This sourdough gingerbread muffin recipe blends organic ingredients and warm spices for a wholesome, festive treat that’s perfect for a cozy holiday gathering, a warm snack, or a Christmas breakfast!
Author:Kaitlynn Fenley
Prep Time:10 minutes
Cook Time:30 minutes
Total Time:40 minutes
Yield:12 muffins
Category:sourdough discard
Method:bake
Ingredients
Gingerbread Muffins
1 cup all-purpose flour
1 cup whole wheat flour
1/4 cup brown sugar, packed
1/2 teaspoon baking soda
1 teaspoon baking powder
1 tsp ground ginger
1/2 tsp cinnamon
1/4 tsp allspice
1/4 tsp nutmeg
1 teaspoon salt
3/4 cup molasses
1/2 cup grass-fed butter, room temperature soft*
1/2 cup sourdough starter, room temperature
2 teaspoons vanilla extract
1/3 cup whole milk, room temperature
2 eggs, room temperature
Eggnog icing
1/2 cup powdered sugar
2 tablespoons eggnog
Instructions
Preheat your oven to 350° F.
Line a muffin tin with paper liners.
In a medium-large mixing bowl, combine the flour, sugar, baking soda, baking powder, ginger, cinnamon, allspice, nutmeg, and salt.

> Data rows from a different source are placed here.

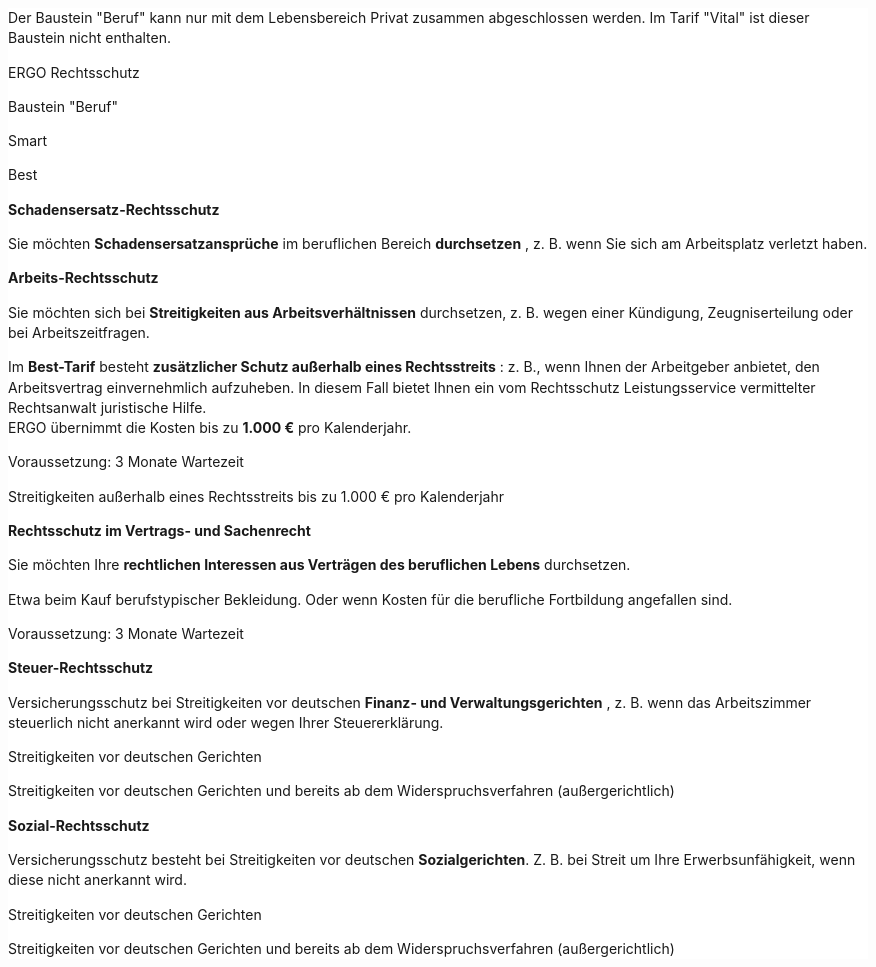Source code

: Der Baustein "Beruf" kann nur mit dem Lebensbereich Privat zusammen
abgeschlossen werden. Im Tarif "Vital" ist dieser Baustein nicht enthalten.

ERGO Rechtsschutz

Baustein "Beruf"

Smart

Best

**Schadensersatz-Rechtsschutz**

Sie möchten **Schadensersatzansprüche** im beruflichen Bereich **durchsetzen**
, z. B. wenn Sie sich am Arbeitsplatz verletzt haben.

**Arbeits-Rechtsschutz**

Sie möchten sich bei **Streitigkeiten aus Arbeitsverhältnissen** durchsetzen,
z. B. wegen einer Kündigung, Zeugniserteilung oder bei Arbeitszeitfragen.

Im **Best-Tarif** besteht **zusätzlicher Schutz außerhalb eines
Rechtsstreits** : z. B., wenn Ihnen der Arbeitgeber anbietet, den
Arbeitsvertrag einvernehmlich aufzuheben. In diesem Fall bietet Ihnen ein vom
Rechtsschutz Leistungsservice vermittelter Rechtsanwalt juristische Hilfe.  
ERGO übernimmt die Kosten bis zu **1.000 €** pro Kalenderjahr.

Voraussetzung: 3 Monate Wartezeit

Streitigkeiten außerhalb eines Rechtsstreits bis zu 1.000 € pro Kalenderjahr

**Rechtsschutz im Vertrags- und Sachenrecht**

Sie möchten Ihre **rechtlichen Interessen aus Verträgen des beruflichen
Lebens** durchsetzen.

Etwa beim Kauf berufstypischer Bekleidung. Oder wenn Kosten für die berufliche
Fortbildung angefallen sind.

Voraussetzung: 3 Monate Wartezeit

**Steuer-Rechtsschutz**

Versicherungsschutz bei Streitigkeiten vor deutschen **Finanz- und
Verwaltungsgerichten** , z. B. wenn das Arbeitszimmer steuerlich nicht
anerkannt wird oder wegen Ihrer Steuererklärung.

Streitigkeiten vor deutschen Gerichten

Streitigkeiten vor deutschen Gerichten und bereits ab dem
Widerspruchsverfahren (außergerichtlich)

**Sozial-Rechtsschutz**

Versicherungsschutz besteht bei Streitigkeiten vor deutschen
**Sozialgerichten**. Z. B. bei Streit um Ihre Erwerbsunfähigkeit, wenn diese
nicht anerkannt wird.  

Streitigkeiten vor deutschen Gerichten

Streitigkeiten vor deutschen Gerichten und bereits ab dem
Widerspruchsverfahren (außergerichtlich)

In a separate bowl, combine the molasses, butter, sourdough starter, vanilla, milk, and two eggs. Whisk until combined. The butter may be clumpy, this is fine and helps keep the muffins moist.
Gently fold the wet ingredients into the dry ingredients until everything is just combined. Do not over-mix. The batter should be thick, and it’s okay if there are clumps.
Spoon the batter into the lined muffin tins.
Bake for about 30 minutes total. Rotate the pan halfway through.
Allow to cool completely before topping with icing.
To make the icing, combine the eggnog and powdered sugar in a small bowl.